Teens hit pay dirt with Youth Conservation Corps

August 19, 2018 | 

A VT Digger story by Kevin O’Connor. Published August 17, 2018.
Vermont Youth Conservation Corps members, from left, Hayden Skwirut, Lucy Smith, Madeline Belliveau, Yared Capy-Goldfarb, Marissa Edwards and Paul Aquardo work on a Windham County crew. Photo by Kevin O’Connor/VTDigger

Madeline Belliveau thought she’d clean up working an afterschool dishwashing job. But even with the regular paycheck, the 17-year-old Halifax girl soon wanted to get her hands out of the sink and into something dirtier.

“I didn’t want to be in the kitchen anymore,” says the incoming Brattleboro Union High School senior. “I wanted to be outside.”

Student employment opportunities have decreased over the past decade as entry-level jobs once given to teenagers have been taken by recession-ravaged adults or transformed into unpaid internships. Then Belliveau heard about the Vermont Youth Conservation Corps, whose members are blazing trails — literally — as they tend to farmland and forests statewide.

“This,” Belliveau recalls thinking, “is a rare opportunity.”

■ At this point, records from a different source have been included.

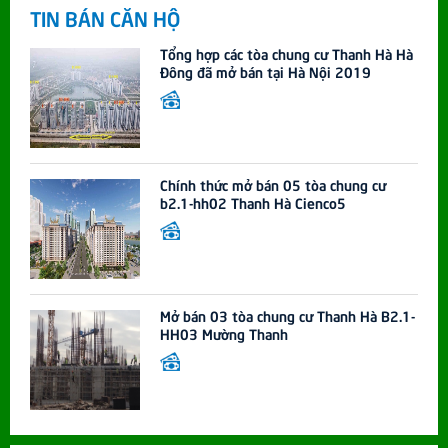
TIN BÁN CĂN HỘ
Tổng hợp các tòa chung cư Thanh Hà Hà
Đông đã mở bán tại Hà Nội 2019
Chính thức mở bán 05 tòa chung cư
b2.1-hh02 Thanh Hà Cienco5
Mở bán 03 tòa chung cư Thanh Hà B2.1-
HH03 Mường Thanh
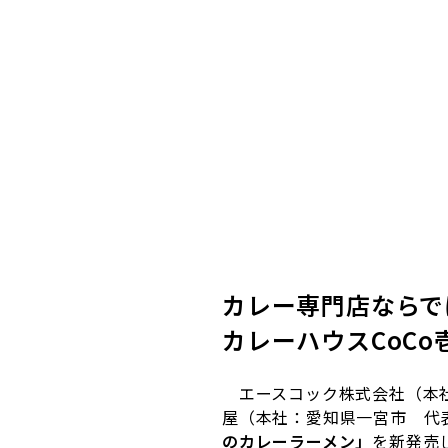
カレー専門店ならで
カレーハウスCoC
エースコック株式会社（本社
屋（本社：愛知県一宮市 代
のカレーラーメン」
を新発売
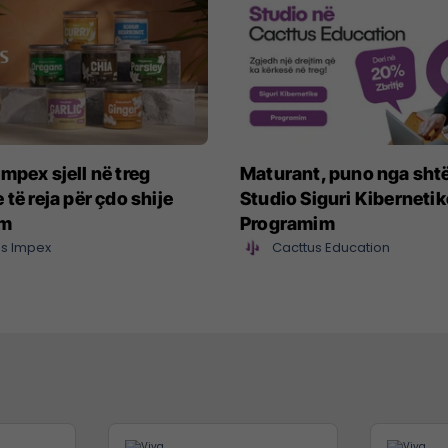
mpex sjell në treg
Maturant, puno nga sht
 të reja për çdo shije
Studio Siguri Kibernetik
im
Programim
s Impex
Cacttus Education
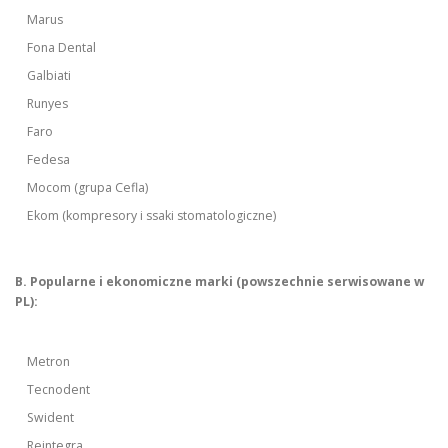
Marus
Fona Dental
Galbiati
Runyes
Faro
Fedesa
Mocom (grupa Cefla)
Ekom (kompresory i ssaki stomatologiczne)
B. Popularne i ekonomiczne marki (powszechnie serwisowane w
PL):
Metron
Tecnodent
Swident
Reintegra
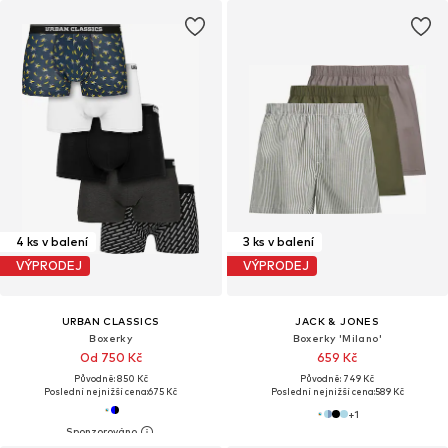
4 ks v balení
3 ks v balení
VÝPRODEJ
VÝPRODEJ
URBAN CLASSICS
JACK & JONES
Boxerky
Boxerky 'Milano'
Od 750 Kč
659 Kč
Původně: 850 Kč
Původně: 749 Kč
Poslední nejnižší cena:
675 Kč
Poslední nejnižší cena:
589 Kč
+
1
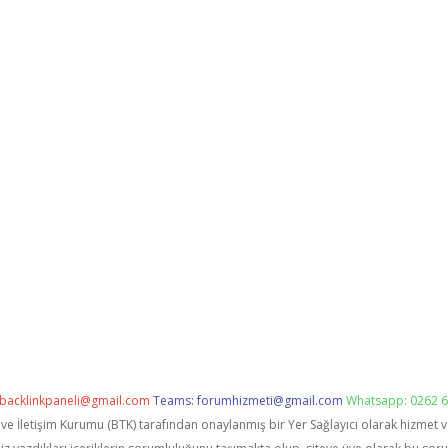
backlinkpaneli@gmail.com
Teams:
forumhizmeti@gmail.com
Whatsapp: 0262 6
i ve İletişim Kurumu (BTK) tarafından onaylanmış bir Yer Sağlayıcı olarak hizmet 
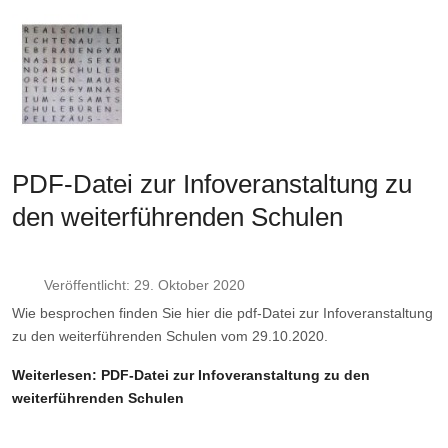
PDF-Datei zur Infoveranstaltung zu
den weiterführenden Schulen
Veröffentlicht: 29. Oktober 2020
Wie besprochen finden Sie hier die pdf-Datei zur Infoveranstaltung
zu den weiterführenden Schulen vom 29.10.2020.
Weiterlesen: PDF-Datei zur Infoveranstaltung zu den
weiterführenden Schulen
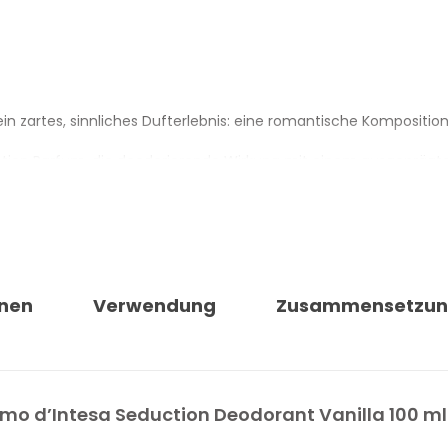
ein zartes, sinnliches Dufterlebnis: eine romantische Kompositio
ction Parfum, die deodorierende Wirkung mit einem ausgeprägten
ZIA
s
nen
Verwendung
Zusammensetzu
fumo d’Intesa Seduction Deodorant Vanilla 100 ml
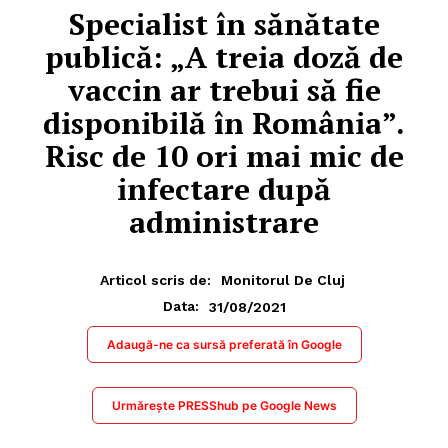
Specialist în sănătate
publică: „A treia doză de
vaccin ar trebui să fie
disponibilă în România”.
Risc de 10 ori mai mic de
infectare după
administrare
Articol scris de:
Monitorul De Cluj
31/08/2021
Data:
Adaugă-ne ca sursă preferată în Google
Urmărește PRESShub pe Google News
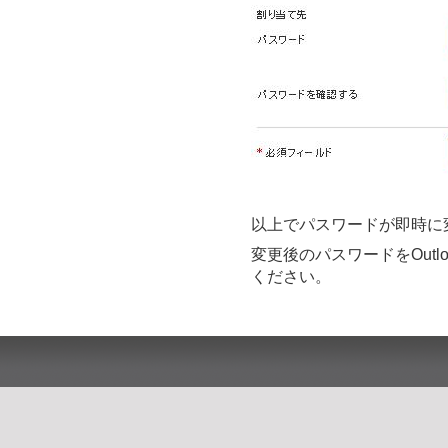
以上でパスワードが即時に
変更後のパスワードをOut
ください。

That’s confirmed by 300 peers now working for a nonprofit environmental education program based on the 1930s Civilian Conservation Corps, which paid Depression-era Americans to build hiking paths, ski hills and state parks.

Vermont Youth Conservation Corps leader Lucy Smith and member Daemon Hentschel map their crew’s progress. Photo by Kevin O’Connor/VTDigger

“Vermont needs our high school students to be well trained to work,” VYCC executive director Breck Knauft says. “Through service, we help young people gain skills and a real sense of place.”

Student employment, which peaked at nearly two-thirds of all U.S. teenagers four decades ago, has dropped to only one-third, the federal Bureau of Labor Statistics reports. Working at a fast food restaurant or convenience store — places that used to be the province of youth — is no longer a sure thing.

VYCC gives students ages 15 to 24 the opportunity to earn minimum wage ($10.50 an hour in Vermont) and work experience. The job, however, is no summer vacation. Instead of sleeping in, Belliveau has risen early weekdays so she can labor eight full hours at Brattleboro’s Retreat Farm, Putney Mountain and Wilmington’s Lake Raponda.

While most youth greet the season’s heat and humidity with shorts and sandals, VYCC members wear heavy long shirts, pants and boots to protect themselves from tools and insects that are part of a “potential hazards” list they review every morning.

Prepared for mosquitos and ticks? Slips, trips and falls? Poison plants? Dehydration? Branches such as the one that just dropped from the tree towering above?

Vermont Youth Conservation Corps member Madeline Belliveau warms up before working. Photo by Kevin O’Connor/VTDigger

“There are a lot of reasons you wear a hard hat,” Belliveau says. “That’s one of them.”

The work that follows is equally pummeling. This Independence Day wasn’t a holiday for the crew. Instead, Belliveau hiked two miles to a job site, where she wielded a shovel and sledgehammer during a heatwave that didn’t break until two days later, when she toiled in the rain until a thunderstorm brought the crew back to its transport van and tool truck.

Vermonters can see the results when they hike public trails cleared of invasive plants and marked by new signs, steps and bridges. VYCC also is improving watersheds and, through its Health Care Share program, growing fruits and vegetables at its Richmond farm for distribution through doctor’s offices, hospitals and community clinics.

“People think of us as just trails,” Knauft says, “but we’re far more.”

As a nonprofit, VYCC funds its $3 million annual budget through individuals and institutions who contribute donations or contract for crew work.

“We want to be a hands-on education and training provider, but we have three times as many applications as we have positions,” Knauft says. “That’s a sign there needs to be more meaningful employment and service opportunities for young people.”